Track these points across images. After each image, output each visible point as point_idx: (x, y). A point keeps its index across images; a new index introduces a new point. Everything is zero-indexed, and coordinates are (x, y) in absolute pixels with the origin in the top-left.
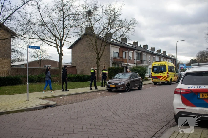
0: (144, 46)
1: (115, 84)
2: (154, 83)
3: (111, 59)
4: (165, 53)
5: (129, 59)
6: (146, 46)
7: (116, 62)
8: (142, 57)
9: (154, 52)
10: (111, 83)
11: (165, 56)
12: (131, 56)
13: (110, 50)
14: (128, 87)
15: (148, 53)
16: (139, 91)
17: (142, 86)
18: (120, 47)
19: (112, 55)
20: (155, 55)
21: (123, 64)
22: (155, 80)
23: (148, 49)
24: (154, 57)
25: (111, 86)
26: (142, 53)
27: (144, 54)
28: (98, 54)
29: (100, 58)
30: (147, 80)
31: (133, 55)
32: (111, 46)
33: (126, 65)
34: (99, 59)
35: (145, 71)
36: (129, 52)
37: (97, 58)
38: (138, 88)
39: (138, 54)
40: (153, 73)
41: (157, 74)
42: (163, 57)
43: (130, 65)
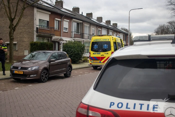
0: (87, 14)
1: (22, 68)
2: (93, 66)
3: (35, 29)
4: (115, 25)
5: (64, 31)
6: (90, 15)
7: (42, 34)
8: (83, 29)
9: (101, 23)
10: (16, 68)
11: (115, 29)
12: (67, 27)
13: (35, 17)
14: (46, 75)
15: (92, 24)
16: (67, 80)
17: (70, 72)
18: (50, 13)
19: (37, 23)
20: (101, 27)
21: (54, 38)
22: (94, 63)
23: (92, 19)
24: (100, 30)
25: (16, 72)
26: (82, 23)
27: (86, 25)
28: (12, 20)
29: (15, 26)
30: (87, 61)
31: (70, 26)
32: (35, 10)
33: (58, 39)
34: (13, 29)
35: (82, 49)
36: (64, 22)
37: (10, 27)
38: (64, 74)
39: (78, 24)
40: (92, 52)
41: (98, 54)
42: (112, 30)
43: (64, 39)
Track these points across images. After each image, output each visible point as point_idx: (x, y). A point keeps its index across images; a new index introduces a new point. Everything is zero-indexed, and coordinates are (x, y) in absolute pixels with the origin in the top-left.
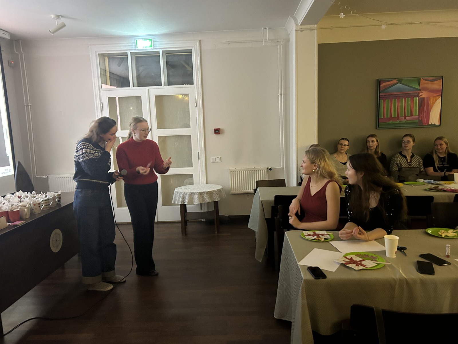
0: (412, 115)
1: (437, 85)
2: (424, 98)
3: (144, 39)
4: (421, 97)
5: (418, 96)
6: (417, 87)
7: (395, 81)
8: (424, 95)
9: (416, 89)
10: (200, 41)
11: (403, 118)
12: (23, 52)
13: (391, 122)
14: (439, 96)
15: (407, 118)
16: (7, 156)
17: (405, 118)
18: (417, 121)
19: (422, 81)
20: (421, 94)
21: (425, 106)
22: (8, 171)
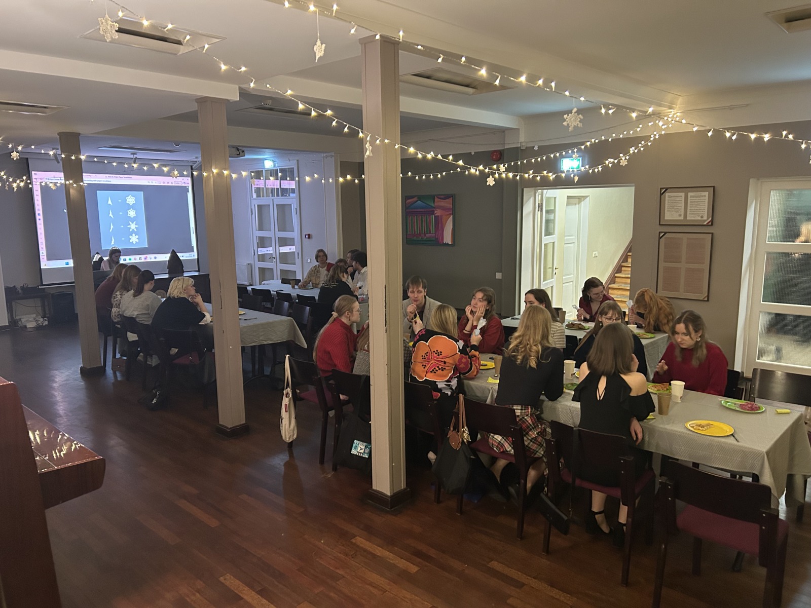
--------------------------------
In the listing above, find the line containing "34: (99, 59)" and the line containing "42: (163, 57)", then retype both and every line between them exactly, with nothing else.

Response for this exercise:
34: (99, 59)
35: (145, 71)
36: (129, 52)
37: (97, 58)
38: (138, 88)
39: (138, 54)
40: (153, 73)
41: (157, 74)
42: (163, 57)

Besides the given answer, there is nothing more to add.